Required work - Quote all lines below exactly. Images stay out.

Records for the task -
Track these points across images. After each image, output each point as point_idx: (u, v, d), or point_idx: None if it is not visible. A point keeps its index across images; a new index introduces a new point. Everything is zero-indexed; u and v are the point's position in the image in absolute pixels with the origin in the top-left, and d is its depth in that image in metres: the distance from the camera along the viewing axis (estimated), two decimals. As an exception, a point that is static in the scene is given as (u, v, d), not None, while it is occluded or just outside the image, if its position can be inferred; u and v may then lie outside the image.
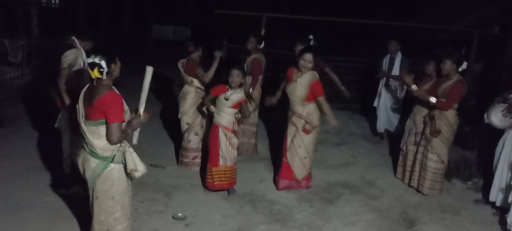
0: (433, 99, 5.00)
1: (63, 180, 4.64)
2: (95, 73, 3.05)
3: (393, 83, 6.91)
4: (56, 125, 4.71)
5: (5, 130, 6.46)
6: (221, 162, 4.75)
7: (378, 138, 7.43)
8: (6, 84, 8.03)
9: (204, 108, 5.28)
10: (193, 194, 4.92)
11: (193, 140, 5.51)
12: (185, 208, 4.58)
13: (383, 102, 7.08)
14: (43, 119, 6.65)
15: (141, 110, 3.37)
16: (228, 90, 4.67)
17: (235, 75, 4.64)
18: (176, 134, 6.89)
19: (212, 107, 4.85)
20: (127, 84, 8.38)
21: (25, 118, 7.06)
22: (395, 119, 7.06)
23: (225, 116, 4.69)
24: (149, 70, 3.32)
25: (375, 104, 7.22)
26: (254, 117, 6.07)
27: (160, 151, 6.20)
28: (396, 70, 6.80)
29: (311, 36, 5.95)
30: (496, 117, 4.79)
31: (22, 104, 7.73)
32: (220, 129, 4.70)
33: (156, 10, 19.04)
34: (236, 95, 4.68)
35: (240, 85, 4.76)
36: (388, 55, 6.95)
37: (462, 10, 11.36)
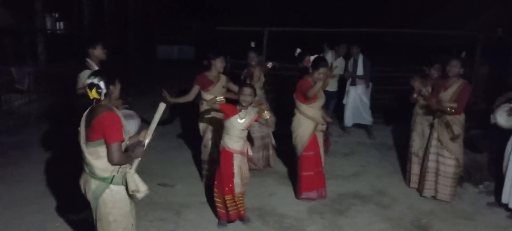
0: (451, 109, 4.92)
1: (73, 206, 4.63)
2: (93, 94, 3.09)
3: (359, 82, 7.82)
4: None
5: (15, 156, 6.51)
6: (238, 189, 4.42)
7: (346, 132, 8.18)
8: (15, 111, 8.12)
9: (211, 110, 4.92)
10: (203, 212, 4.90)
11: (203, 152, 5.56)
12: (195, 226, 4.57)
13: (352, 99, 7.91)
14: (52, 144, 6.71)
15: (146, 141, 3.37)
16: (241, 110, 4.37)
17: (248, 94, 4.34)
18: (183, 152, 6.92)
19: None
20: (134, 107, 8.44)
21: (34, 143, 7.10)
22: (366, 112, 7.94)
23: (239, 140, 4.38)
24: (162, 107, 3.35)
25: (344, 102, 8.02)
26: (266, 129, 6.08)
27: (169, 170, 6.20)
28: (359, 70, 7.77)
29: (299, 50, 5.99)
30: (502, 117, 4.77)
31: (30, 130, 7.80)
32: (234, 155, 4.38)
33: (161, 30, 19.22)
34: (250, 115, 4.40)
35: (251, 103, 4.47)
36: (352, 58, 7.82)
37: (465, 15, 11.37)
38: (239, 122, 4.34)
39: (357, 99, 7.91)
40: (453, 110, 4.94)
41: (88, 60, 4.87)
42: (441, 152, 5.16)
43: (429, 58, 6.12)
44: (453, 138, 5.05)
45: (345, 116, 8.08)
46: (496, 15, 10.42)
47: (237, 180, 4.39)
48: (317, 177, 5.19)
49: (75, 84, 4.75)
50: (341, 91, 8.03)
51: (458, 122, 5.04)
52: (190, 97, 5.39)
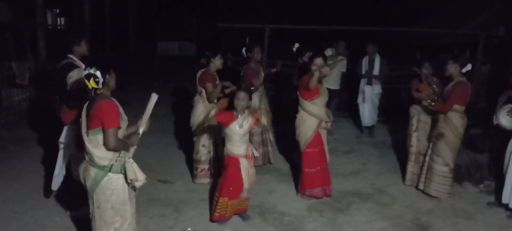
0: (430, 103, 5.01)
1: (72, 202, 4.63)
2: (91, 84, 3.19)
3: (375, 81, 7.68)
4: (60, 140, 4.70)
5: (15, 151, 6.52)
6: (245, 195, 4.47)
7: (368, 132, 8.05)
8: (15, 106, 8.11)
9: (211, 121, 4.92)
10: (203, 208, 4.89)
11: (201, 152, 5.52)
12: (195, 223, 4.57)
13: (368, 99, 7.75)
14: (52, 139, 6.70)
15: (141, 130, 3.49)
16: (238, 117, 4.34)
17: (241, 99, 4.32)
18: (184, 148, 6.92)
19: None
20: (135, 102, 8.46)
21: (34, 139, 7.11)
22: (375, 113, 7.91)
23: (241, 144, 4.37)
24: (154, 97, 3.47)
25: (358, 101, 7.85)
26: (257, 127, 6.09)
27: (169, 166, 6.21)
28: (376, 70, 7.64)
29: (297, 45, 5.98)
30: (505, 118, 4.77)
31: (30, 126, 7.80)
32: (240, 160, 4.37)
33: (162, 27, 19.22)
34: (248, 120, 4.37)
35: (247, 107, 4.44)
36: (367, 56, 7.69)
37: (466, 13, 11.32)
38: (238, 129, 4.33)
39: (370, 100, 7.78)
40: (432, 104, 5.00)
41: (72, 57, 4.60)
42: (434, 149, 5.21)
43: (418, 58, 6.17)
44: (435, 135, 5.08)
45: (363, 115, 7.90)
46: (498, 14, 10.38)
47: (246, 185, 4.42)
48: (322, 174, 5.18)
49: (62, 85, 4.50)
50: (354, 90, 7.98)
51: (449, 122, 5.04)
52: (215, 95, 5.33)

Response area -
Track these points across images. After each image, output each point as point_idx: (u, v, d), or point_idx: None if it is not visible. A point keeps its index across images; a new index introduces a new point. Everything is zero-indexed; u and v are the point's position in the image in absolute pixels with the origin in the top-left, and d is its depth in that image in metres: the distance from the camera along the viewing axis (estimated), two decimals. As an exception, a point that is static in the scene is given as (u, v, d), not None, while it is occluded or just outside the image, if its position can be inferred; u and v may then lie outside the image.
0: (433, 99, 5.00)
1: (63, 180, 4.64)
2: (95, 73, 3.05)
3: (393, 83, 6.91)
4: (56, 125, 4.71)
5: (5, 130, 6.46)
6: (221, 162, 4.75)
7: (378, 138, 7.43)
8: (6, 84, 8.03)
9: (204, 108, 5.28)
10: (193, 194, 4.92)
11: (193, 140, 5.51)
12: (185, 208, 4.58)
13: (383, 102, 7.08)
14: (43, 119, 6.65)
15: (141, 110, 3.37)
16: (228, 90, 4.67)
17: (235, 75, 4.64)
18: (176, 134, 6.89)
19: (212, 107, 4.85)
20: (127, 84, 8.38)
21: (25, 118, 7.06)
22: (395, 119, 7.06)
23: (225, 116, 4.69)
24: (149, 70, 3.32)
25: (375, 104, 7.22)
26: (254, 117, 6.07)
27: (160, 151, 6.20)
28: (396, 70, 6.80)
29: (311, 36, 5.95)
30: (496, 117, 4.79)
31: (22, 104, 7.73)
32: (220, 129, 4.70)
33: (156, 10, 19.04)
34: (236, 95, 4.68)
35: (240, 85, 4.76)
36: (388, 55, 6.95)
37: (462, 10, 11.36)
0: (451, 109, 4.92)
1: (73, 206, 4.63)
2: (93, 94, 3.09)
3: (359, 82, 7.82)
4: None
5: (15, 156, 6.51)
6: (238, 189, 4.42)
7: (346, 132, 8.18)
8: (15, 111, 8.12)
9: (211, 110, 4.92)
10: (203, 212, 4.90)
11: (203, 152, 5.56)
12: (195, 226, 4.57)
13: (352, 99, 7.91)
14: (52, 144, 6.71)
15: (146, 141, 3.37)
16: (241, 110, 4.37)
17: (248, 94, 4.34)
18: (183, 152, 6.92)
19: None
20: (134, 107, 8.44)
21: (34, 143, 7.10)
22: (366, 112, 7.94)
23: (239, 140, 4.38)
24: (162, 107, 3.35)
25: (344, 102, 8.02)
26: (266, 129, 6.08)
27: (169, 170, 6.20)
28: (359, 70, 7.77)
29: (299, 50, 5.99)
30: (502, 117, 4.77)
31: (30, 130, 7.80)
32: (234, 155, 4.38)
33: (161, 30, 19.22)
34: (250, 115, 4.40)
35: (251, 103, 4.47)
36: (352, 58, 7.82)
37: (465, 15, 11.37)
38: (239, 122, 4.34)
39: (357, 99, 7.91)
40: (453, 110, 4.94)
41: (88, 60, 4.87)
42: (441, 152, 5.16)
43: (429, 58, 6.12)
44: (453, 138, 5.05)
45: (345, 116, 8.08)
46: (496, 15, 10.42)
47: (237, 180, 4.39)
48: (317, 177, 5.19)
49: (75, 84, 4.75)
50: (341, 91, 8.03)
51: (458, 122, 5.04)
52: (190, 97, 5.39)
0: (430, 103, 5.01)
1: (72, 202, 4.63)
2: (91, 84, 3.19)
3: (375, 81, 7.68)
4: (60, 140, 4.70)
5: (15, 151, 6.52)
6: (245, 195, 4.47)
7: (368, 132, 8.05)
8: (15, 106, 8.11)
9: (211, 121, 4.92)
10: (203, 208, 4.89)
11: (201, 152, 5.52)
12: (195, 223, 4.57)
13: (368, 99, 7.75)
14: (52, 139, 6.70)
15: (141, 130, 3.49)
16: (238, 117, 4.34)
17: (241, 99, 4.32)
18: (184, 148, 6.92)
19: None
20: (135, 102, 8.46)
21: (34, 139, 7.11)
22: (375, 113, 7.91)
23: (241, 144, 4.37)
24: (154, 97, 3.47)
25: (358, 101, 7.85)
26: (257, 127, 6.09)
27: (169, 166, 6.21)
28: (376, 70, 7.64)
29: (297, 45, 5.98)
30: (505, 118, 4.77)
31: (30, 126, 7.80)
32: (240, 160, 4.37)
33: (162, 27, 19.22)
34: (248, 120, 4.37)
35: (247, 107, 4.44)
36: (367, 56, 7.69)
37: (466, 13, 11.32)
38: (238, 129, 4.33)
39: (370, 100, 7.78)
40: (432, 104, 5.00)
41: (72, 57, 4.60)
42: (434, 149, 5.21)
43: (418, 58, 6.17)
44: (435, 135, 5.08)
45: (363, 115, 7.90)
46: (498, 14, 10.38)
47: (246, 185, 4.42)
48: (322, 174, 5.18)
49: (62, 85, 4.50)
50: (354, 90, 7.98)
51: (449, 122, 5.04)
52: (215, 95, 5.33)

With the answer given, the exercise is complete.